--- WORK REQUEST A ---
Answer these questions using the case report on Lillo-Stenberg v Norway:
(i) About how far from the islet were the photographs taken?
(ii) By what vote did the Norwegian Supreme Court find against the applicants?
(iii) Under which act did the public have a right of access to the islet?
--- WORK REQUEST B ---
Carry on the case report on Lillo-Stenberg v Norway, starting after its final sentence.

--- GIVEN TEXT ---
Full case report

Lillo-Stenberg v Norway

Reference Application No.13258/09, [2014] ECHR 59
Court European Court of Human Rights (First Section)

Judge Isabelle Berro- Lefèvre P, Steiner, Hajiyev, Sicilianos, Møse, Turković & Dedov JJ

Date of Judgment 16 Jan 2014


Summary

Privacy – Photographs – wedding – Article 8 – Article 10 – European Court of Human Rights


Facts

The applicants were a well-known musician and an actress in Norway. On 20 August 2005, they married in a private ceremony which took place outdoors on an islet. The wedding party was held privately at a hotel close by on the mainland, to which the islet was directly linked.

Weekly magazine Se og Hør published a two-page article about the wedding, accompanied by six photographs. The photographs, taken approximately 250 meters from the islet with a 300-400 millimeter zoom, showed the bride, her father and bridesmaids arriving at the islet in a small rowing boat; the bride being brought to the groom by her father and the bride and groom returning to the mainland on foot by crossing the lake on stepping stones. In the last photograph, the bride was barefoot with her wedding dress raised above her knees to avoid getting the dress wet.

The accompanying article described the ceremony, the applicants and some of the guests. It stated, inter alia, that the ceremony was touching and that several guests could not hold back their tears when the bride arrived at the islet to the sounds of a male voice choir singing. It also stated that the applicants’ manager had informed the magazine that the applicants did not wish to comment on their wedding.

The applicants successfully brought compensation proceedings. The magazine appealed to the Norwegian Supreme Court, which found against the applicants, by three votes to two. Accepting that the article concerned the applicants’ private life, the majority did not make any express finding as to the article’s contribution to a debate of general interest but recognised that the provisions of Article 10 had no particular weight with respect to the article in question, which clearly had a purely entertainment value.  Upon consideration of the circumstances however, it held that no unlawful violation of privacy had occurred. They stressed that a wedding, although a very personal act, also had a public side. There was nothing unlawful in the neutral description of two individuals’ wedding and the article in question had not contained photographs of the actual wedding ceremony.  The majority cited Von Hannover v Germany (no.1), seemingly to contrast with the present case the climate of harassment in which the photographs of Princess Caroline had been taken.

Notwithstanding their finding that all individuals, including celebrities, were entitled to protection against being photographed even in public places, the majority was of the view that the spectacular nature of the wedding had to be taken into account. This was such as to attract attention from third parties, taking place in an area to which the public had a right of access, easily visible and a popular holiday destination. Although the photographs had been taken at a distance with a powerful zoom, for the bridal couple, the situation would not have been any better if the photography had taken place somewhere closer, or from a place where the photographer could have been seen by the wedding party. This could have disturbed the whole wedding.  They recognised the situation would have been different if the photographs had been of events taking placed in a closed area.

The minority agreed that the information that a marriage had taken place could be published without breaching privacy rights but took issue with the article as it described in words and pictures details of the arrangements for the wedding ceremony. Unlike the majority, it found that the fact that the public had a right of access to the islet (under the ‘Outdoor Recreation Act’) did not prevent the initial part of the wedding from being no less private than the wedding party, as it took place only a relatively short walk away and its location was directly linked with the hotel’s property. Although the magazine’s desire to entertain was legitimate, this did not justify overriding the applicants’ desire to protect their privacy.

[Extracted page text data]
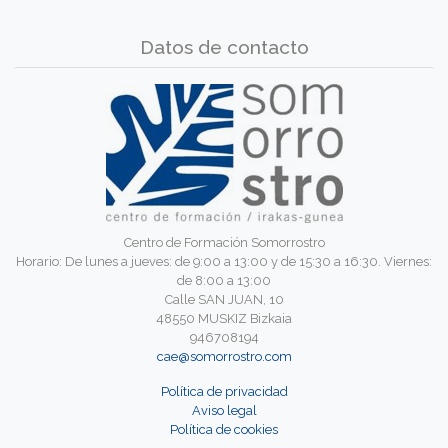
Datos de contacto
Centro de Formación Somorrostro
Horario: De lunes a jueves: de 9:00 a 13:00 y de 15:30 a 16:30. Viernes:
de 8:00 a 13:00
Calle SAN JUAN, 10
48550 MUSKIZ Bizkaia
946708194
cae@somorrostro.com
Política de privacidad
Aviso legal
Política de cookies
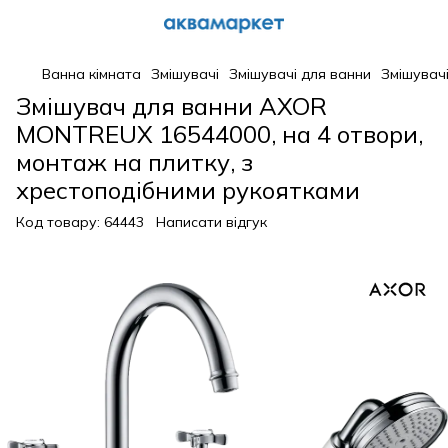
Ванна кімната
Змішувачі
Змішувачі для ванни
Змішувач
Змішувач для ванни AXOR
MONTREUX 16544000, на 4 отвори,
монтаж на плитку, з
хрестоподібними рукоятками
Код товару:
64443
Написати відгук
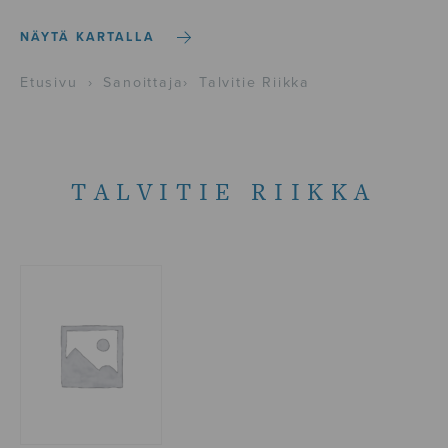
NÄYTÄ KARTALLA
Etusivu
›
Sanoittaja
›
Talvitie Riikka
TALVITIE RIIKKA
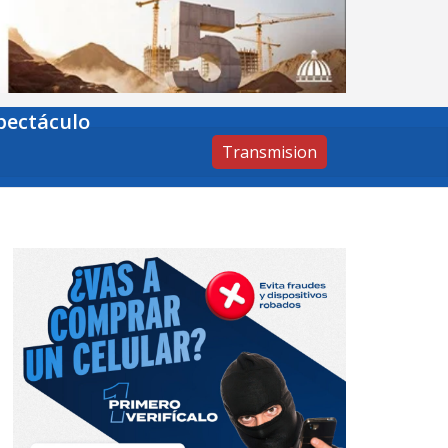
pectáculo
Transmision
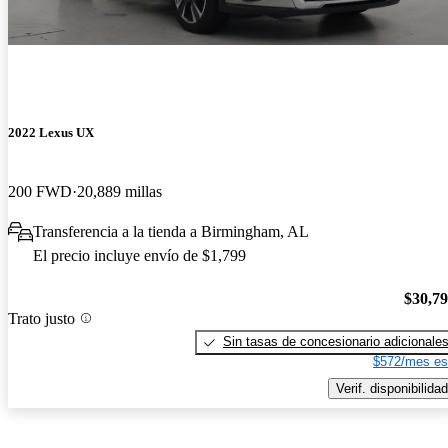
2022 Lexus UX
200 FWD
20,889 millas
Transferencia a la tienda a Birmingham, AL
El precio incluye envío de $1,799
$30,7
Trato justo
Sin tasas de concesionario adicionale
$572/mes es
Verif. disponibilidad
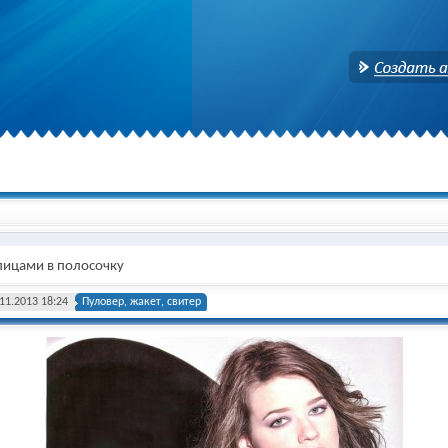
Создать аккаунт
пицами в полосочку
11.2013 18:24
Пуловер, жакет, свитер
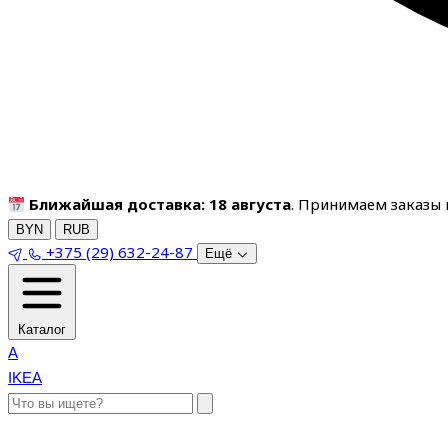
Ближайшая доставка: 18 августа
. Принимаем заказы п
BYN
RUB
+375 (29) 632-24-87
Ещё
Каталог
A
IKEA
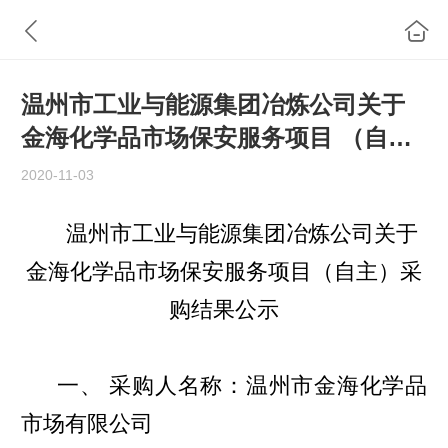
温州市工业与能源集团冶炼公司关于
金海化学品市场保安服务项目 （自
主）采购结果公示
2020-11-03
温州市工业与能源集团冶炼公司关于
金海化学品市场保安服务项目
（自主）采
购结果公示
一、 采购人名称：温州市金海化学品
市场有限公司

--- TASK OUTPUT A ---
(i) About 250 meters.
(ii) Three votes to two.
(iii) The Outdoor Recreation Act.

--- TASK OUTPUT B ---
Issue

Whether the Supreme Court’s judgment breached the applicants’ right to respect for their private life under Article 8 of the Convention?


Held

No violation of Article 8. The Court noted that the Norwegian Supreme Court had carefully balanced the right of freedom of expression with the right to respect for private life, and had explicitly taken into account the criteria set out in the Court’s case law. In such circumstances, although opinions may differ on the outcome of a judgment, the Court would require strong reasons to substitute its view for that of the domestic courts.

The Court reiterated general principles relating to private life and freedom of expression and the criteria relevant to the balancing exercise between Article 8 and 10 as set out in von Hannover (No.2) and Axel Springer AG. The latter were then applied to the facts of the case.

1.    Contribution to a debate of general interest

The Court considered it useful to point out that it had recognised the existence of such an interest not only where the publication concerned political issues or crimes, but also where it concerned sporting issues or performing artists.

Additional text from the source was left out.